The Best Materials for DIY Masks, According to Science

Leah Koppenhaver, Sci-Tech Editor

After recent suggestions from The Centers for Disease Control (CDC) that all people utilize universal mask-wearing while in public, many ideas have circulated regarding the best way to create a “DIY” mask. 

Materials such as bandanas, t-shirts, pillowcases, vacuum filters, and coffee filters have been used to create these at home masks. 
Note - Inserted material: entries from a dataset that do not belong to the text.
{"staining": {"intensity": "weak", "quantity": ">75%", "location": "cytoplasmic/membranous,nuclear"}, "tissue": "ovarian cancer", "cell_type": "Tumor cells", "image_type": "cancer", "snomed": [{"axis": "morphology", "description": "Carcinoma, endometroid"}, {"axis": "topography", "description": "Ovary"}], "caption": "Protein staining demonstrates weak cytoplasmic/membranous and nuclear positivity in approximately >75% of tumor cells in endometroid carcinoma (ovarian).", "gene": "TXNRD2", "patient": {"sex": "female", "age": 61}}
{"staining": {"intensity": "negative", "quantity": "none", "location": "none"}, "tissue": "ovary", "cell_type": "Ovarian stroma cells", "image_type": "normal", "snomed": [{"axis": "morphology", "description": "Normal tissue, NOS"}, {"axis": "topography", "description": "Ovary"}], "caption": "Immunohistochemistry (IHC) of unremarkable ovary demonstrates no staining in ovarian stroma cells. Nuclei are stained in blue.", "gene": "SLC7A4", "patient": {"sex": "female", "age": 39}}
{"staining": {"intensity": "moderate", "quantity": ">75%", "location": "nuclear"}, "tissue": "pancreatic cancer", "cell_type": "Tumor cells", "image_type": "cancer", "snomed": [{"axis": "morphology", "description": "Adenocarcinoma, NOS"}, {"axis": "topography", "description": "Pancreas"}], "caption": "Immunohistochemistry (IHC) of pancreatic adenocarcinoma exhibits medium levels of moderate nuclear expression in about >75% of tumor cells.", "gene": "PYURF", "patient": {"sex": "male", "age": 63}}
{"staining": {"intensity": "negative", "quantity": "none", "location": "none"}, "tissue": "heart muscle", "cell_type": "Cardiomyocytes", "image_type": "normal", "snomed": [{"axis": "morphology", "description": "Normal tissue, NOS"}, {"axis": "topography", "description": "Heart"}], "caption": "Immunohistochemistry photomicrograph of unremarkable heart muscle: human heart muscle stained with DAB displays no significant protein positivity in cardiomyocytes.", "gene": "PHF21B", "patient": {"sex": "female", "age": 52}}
In a recently published article from the CDC, there are tutorials to three effective DIY masks, one that requires sewing and two others using a no-sew method. 

The “Sewn Cloth Face Covering” requires cotton fabric, elastic ties, needle and thread, scissors, and a sewing machine. Two no-sew methods are also provided, one requiring a t-shirt and the other a bandana and a coffee filter. 

Pictured is a three step no-sew method for making a face mask with an old T-shirt published by the CDC. A DIY face mask is designed to protect those around the wearer from the spread of COVID-19. (CDC)

For those who are infected by coronavirus, wearing any type of mask can reduce the spread through coughing, sneezing, or talking.

Though, according to The New York Times, “experts say there is more variation in how much homemade masks might protect the wearer from incoming germs, depending on the fit and quality of the material used.”

According to the article, recent studies conducted by High-Efficiency Particulate Air (HEPA), furnace filters, vacuum cleaner bags, pillowcases, and flannel fabrics were among the best materials from prohibiting bacteria particles from entering. Stacked coffee filters performed averagely in blocking particles, and materials such as scarves and bandanas scored the lowest but were still able to capture a small amount of bacteria particles. 

If you do not have any of the recommended materials at home, you can determine whether or not a material is suitable by performing a light test. According to Dr. Scott Segal, chairman of anesthesiology at Wake Forest Baptist Health, “Hold it up to a bright light. If light passes really easily through the fibers and you can almost see the fibers, it’s not a good fabric.”

While many materials prove to effectively block particles from entering, they are unwearable due to the denseness. Although these materials would be the most effective, it is more important you are able to breathe efficiently while wearing the mask.

In a video posted by Jiangmei Wu, professor of interior design at Indiana University, a simple tutorial for an origami folded mask using a vacuum bag is provided, beneficial for those who are unable to sew. 

According to tests performed at Missouri University and The University of Virginia, vacuum bags effectively removed between 60 and 87 percent of particles. 

It is important to remember that while masks can slow the spread of the coronavirus, they will not completely prevent it, and to continue maintaining social distancing when possible.